*What this task involves*: Reproduce the entire health-information privacy notice below word for word.

We may use or disclose your PHI if state or federal laws require it. 

Public Health and Safety

We may use and disclose your PHI to prevent or minimize a serious threat to your health and safety or that of another person.  We may also disclose PHI to those assisting in disaster relief efforts so that others can be notified about your condition, status and location.

Law Enforcement Activities

We may also provide PHI to law enforcement officials, for example, in response to a warrant, investigative demand or similar legal process, or for officials to identify or locate a suspect, fugitive, material witness, or missing person. We may also disclose PHI to appropriate agencies if we reasonably believe an individual to be a victim of abuse, neglect or domestic violence.

Legal Proceedings

We may disclose PHI to respond to a court or administrative order, or in response to a warrant, investigation demand or other legal process.

We may also use and disclose your PHI for other purposes as permitted by HIPAA.  

Note Regarding State Law 

Where state law is more restrictive of disclosure than federal law, we are required to follow the more restrictive state law.

Your Rights

As a user of ShaMynds’s services, you have rights with respect to your health information:

  • Right to Inspect and Obtain a copy of PHI: You have a right to inspect and obtain a copy of your protected health information we maintain.

*Dataset entries*:
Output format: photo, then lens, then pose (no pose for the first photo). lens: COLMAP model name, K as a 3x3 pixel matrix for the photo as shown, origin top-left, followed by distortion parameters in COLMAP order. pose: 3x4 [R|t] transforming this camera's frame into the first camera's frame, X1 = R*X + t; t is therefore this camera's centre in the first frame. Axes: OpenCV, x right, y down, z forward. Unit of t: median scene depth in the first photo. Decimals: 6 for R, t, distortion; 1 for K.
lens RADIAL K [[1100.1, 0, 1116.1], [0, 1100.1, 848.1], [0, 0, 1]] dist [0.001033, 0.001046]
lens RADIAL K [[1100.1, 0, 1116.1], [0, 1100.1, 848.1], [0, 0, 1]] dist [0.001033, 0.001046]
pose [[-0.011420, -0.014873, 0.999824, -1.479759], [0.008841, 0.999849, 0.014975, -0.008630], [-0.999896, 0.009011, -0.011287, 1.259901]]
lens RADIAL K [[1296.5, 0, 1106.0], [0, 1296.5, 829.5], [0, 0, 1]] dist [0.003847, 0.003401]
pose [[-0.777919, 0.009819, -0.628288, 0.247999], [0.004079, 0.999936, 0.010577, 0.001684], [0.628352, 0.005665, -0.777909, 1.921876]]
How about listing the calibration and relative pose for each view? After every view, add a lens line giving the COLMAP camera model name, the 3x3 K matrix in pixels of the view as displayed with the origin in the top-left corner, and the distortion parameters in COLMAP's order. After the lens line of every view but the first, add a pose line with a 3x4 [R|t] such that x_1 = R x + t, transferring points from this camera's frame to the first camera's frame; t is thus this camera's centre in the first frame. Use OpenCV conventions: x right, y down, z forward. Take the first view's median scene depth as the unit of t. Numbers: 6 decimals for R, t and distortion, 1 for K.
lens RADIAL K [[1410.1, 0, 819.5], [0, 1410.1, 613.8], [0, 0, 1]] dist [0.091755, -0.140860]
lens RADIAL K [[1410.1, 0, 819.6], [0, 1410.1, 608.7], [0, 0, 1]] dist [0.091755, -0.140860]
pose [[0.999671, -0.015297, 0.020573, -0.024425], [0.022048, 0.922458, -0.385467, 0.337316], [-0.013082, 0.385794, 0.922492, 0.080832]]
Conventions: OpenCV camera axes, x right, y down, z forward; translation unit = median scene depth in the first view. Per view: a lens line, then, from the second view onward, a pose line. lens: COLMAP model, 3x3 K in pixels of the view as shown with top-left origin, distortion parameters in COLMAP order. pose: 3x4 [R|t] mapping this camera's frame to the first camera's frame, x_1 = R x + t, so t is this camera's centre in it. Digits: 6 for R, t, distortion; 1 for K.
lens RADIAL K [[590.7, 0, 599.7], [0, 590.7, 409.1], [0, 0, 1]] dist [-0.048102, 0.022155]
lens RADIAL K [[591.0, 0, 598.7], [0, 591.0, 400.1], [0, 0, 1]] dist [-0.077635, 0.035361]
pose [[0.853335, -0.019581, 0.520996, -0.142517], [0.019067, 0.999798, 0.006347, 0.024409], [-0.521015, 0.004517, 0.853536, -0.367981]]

*Answer box*:
We may use or disclose your PHI if state or federal laws require it. 

Public Health and Safety

We may use and disclose your PHI to prevent or minimize a serious threat to your health and safety or that of another person.  We may also disclose PHI to those assisting in disaster relief efforts so that others can be notified about your condition, status and location.

Law Enforcement Activities

We may also provide PHI to law enforcement officials, for example, in response to a warrant, investigative demand or similar legal process, or for officials to identify or locate a suspect, fugitive, material witness, or missing person. We may also disclose PHI to appropriate agencies if we reasonably believe an individual to be a victim of abuse, neglect or domestic violence.

Legal Proceedings

We may disclose PHI to respond to a court or administrative order, or in response to a warrant, investigation demand or other legal process.

We may also use and disclose your PHI for other purposes as permitted by HIPAA.  

Note Regarding State Law 

Where state law is more restrictive of disclosure than federal law, we are required to follow the more restrictive state law.

Your Rights

As a user of ShaMynds’s services, you have rights with respect to your health information:

  • Right to Inspect and Obtain a copy of PHI: You have a right to inspect and obtain a copy of your protected health information we maintain.